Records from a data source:

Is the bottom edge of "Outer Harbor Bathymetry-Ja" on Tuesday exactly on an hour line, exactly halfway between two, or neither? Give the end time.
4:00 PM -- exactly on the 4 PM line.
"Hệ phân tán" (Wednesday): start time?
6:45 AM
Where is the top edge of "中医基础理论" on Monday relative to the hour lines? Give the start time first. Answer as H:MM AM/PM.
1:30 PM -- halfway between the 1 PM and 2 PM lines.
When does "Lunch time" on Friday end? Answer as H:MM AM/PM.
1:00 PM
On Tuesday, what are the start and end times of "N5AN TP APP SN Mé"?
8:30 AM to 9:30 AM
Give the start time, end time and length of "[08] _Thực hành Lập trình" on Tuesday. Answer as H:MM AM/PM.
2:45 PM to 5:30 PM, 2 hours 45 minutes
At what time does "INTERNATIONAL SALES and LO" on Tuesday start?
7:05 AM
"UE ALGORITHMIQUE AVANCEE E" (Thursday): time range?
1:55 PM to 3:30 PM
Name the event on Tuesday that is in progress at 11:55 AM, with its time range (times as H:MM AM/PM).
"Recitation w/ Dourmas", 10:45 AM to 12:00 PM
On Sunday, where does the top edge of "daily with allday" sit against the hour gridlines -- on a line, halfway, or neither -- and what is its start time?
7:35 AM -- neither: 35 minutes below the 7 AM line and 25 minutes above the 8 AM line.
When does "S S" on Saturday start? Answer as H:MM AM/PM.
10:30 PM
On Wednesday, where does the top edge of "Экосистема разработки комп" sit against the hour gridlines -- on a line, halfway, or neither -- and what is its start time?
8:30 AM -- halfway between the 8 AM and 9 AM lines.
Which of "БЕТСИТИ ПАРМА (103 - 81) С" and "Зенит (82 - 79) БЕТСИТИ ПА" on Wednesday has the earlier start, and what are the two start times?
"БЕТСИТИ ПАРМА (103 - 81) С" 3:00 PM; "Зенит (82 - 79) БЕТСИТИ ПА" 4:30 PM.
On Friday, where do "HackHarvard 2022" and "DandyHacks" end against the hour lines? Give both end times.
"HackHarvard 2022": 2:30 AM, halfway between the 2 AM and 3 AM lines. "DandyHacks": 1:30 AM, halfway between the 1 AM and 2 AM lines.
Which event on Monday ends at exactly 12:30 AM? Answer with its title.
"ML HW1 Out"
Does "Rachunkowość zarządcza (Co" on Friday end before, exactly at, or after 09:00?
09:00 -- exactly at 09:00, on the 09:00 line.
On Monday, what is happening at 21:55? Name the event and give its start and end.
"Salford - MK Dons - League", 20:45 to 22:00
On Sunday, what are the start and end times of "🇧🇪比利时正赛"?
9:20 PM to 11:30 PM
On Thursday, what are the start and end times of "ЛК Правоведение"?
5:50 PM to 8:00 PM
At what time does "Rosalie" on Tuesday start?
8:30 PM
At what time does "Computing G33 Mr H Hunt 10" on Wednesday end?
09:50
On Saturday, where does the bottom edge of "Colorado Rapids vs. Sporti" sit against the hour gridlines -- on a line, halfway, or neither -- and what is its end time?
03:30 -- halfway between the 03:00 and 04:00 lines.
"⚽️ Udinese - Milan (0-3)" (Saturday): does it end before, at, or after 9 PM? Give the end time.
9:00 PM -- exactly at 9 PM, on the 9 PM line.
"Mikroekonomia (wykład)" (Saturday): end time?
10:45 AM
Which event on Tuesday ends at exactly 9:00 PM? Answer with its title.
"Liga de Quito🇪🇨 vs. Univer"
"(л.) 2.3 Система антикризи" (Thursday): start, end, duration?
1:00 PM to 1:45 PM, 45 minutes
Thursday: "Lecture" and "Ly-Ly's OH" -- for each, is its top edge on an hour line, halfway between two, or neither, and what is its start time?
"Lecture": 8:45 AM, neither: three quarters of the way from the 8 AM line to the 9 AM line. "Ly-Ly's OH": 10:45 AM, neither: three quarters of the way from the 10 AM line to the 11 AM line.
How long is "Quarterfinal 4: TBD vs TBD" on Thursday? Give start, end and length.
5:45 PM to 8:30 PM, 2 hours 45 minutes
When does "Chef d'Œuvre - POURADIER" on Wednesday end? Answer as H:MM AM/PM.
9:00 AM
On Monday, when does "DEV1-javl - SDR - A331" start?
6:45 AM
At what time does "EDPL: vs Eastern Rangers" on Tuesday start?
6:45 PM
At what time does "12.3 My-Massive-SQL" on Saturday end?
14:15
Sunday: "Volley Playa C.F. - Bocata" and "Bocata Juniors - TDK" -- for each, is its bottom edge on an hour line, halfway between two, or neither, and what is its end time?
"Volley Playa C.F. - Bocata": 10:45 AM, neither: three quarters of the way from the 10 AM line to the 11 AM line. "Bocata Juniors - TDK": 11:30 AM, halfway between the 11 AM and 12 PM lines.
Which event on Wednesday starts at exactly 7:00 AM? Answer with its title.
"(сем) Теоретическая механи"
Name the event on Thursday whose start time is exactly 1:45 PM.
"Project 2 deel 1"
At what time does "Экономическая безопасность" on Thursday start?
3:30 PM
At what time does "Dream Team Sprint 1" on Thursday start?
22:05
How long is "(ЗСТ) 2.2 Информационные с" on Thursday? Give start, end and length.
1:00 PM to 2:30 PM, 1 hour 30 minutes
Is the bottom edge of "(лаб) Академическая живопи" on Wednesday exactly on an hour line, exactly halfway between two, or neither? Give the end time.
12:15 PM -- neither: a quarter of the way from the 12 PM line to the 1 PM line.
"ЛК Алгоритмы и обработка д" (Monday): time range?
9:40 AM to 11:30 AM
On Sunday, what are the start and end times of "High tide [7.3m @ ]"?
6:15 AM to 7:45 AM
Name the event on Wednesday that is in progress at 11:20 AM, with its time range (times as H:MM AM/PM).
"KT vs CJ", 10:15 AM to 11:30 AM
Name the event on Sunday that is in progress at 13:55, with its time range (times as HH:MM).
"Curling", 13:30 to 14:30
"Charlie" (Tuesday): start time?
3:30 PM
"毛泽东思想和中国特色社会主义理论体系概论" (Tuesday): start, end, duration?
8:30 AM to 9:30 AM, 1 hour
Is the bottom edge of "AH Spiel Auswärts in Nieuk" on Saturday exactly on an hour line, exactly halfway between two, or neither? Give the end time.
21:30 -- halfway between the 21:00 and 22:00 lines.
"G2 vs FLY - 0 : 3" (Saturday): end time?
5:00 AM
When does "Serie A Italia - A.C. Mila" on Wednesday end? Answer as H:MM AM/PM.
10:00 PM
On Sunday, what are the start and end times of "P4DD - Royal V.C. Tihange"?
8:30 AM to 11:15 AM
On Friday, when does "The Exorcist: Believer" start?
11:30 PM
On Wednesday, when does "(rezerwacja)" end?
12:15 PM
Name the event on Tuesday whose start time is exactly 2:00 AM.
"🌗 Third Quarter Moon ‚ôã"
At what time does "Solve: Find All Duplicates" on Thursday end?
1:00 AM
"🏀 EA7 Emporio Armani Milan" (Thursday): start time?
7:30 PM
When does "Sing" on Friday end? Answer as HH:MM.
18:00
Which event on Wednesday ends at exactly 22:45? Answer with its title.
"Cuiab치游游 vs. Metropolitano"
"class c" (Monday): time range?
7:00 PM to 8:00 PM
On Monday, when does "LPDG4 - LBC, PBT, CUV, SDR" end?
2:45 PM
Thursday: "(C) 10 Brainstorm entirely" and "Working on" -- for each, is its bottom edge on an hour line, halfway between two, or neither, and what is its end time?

### Written request
How many lines of the records contain the string "HackHarvard" with the same capitalization? Reply with the number only.

### Written response
2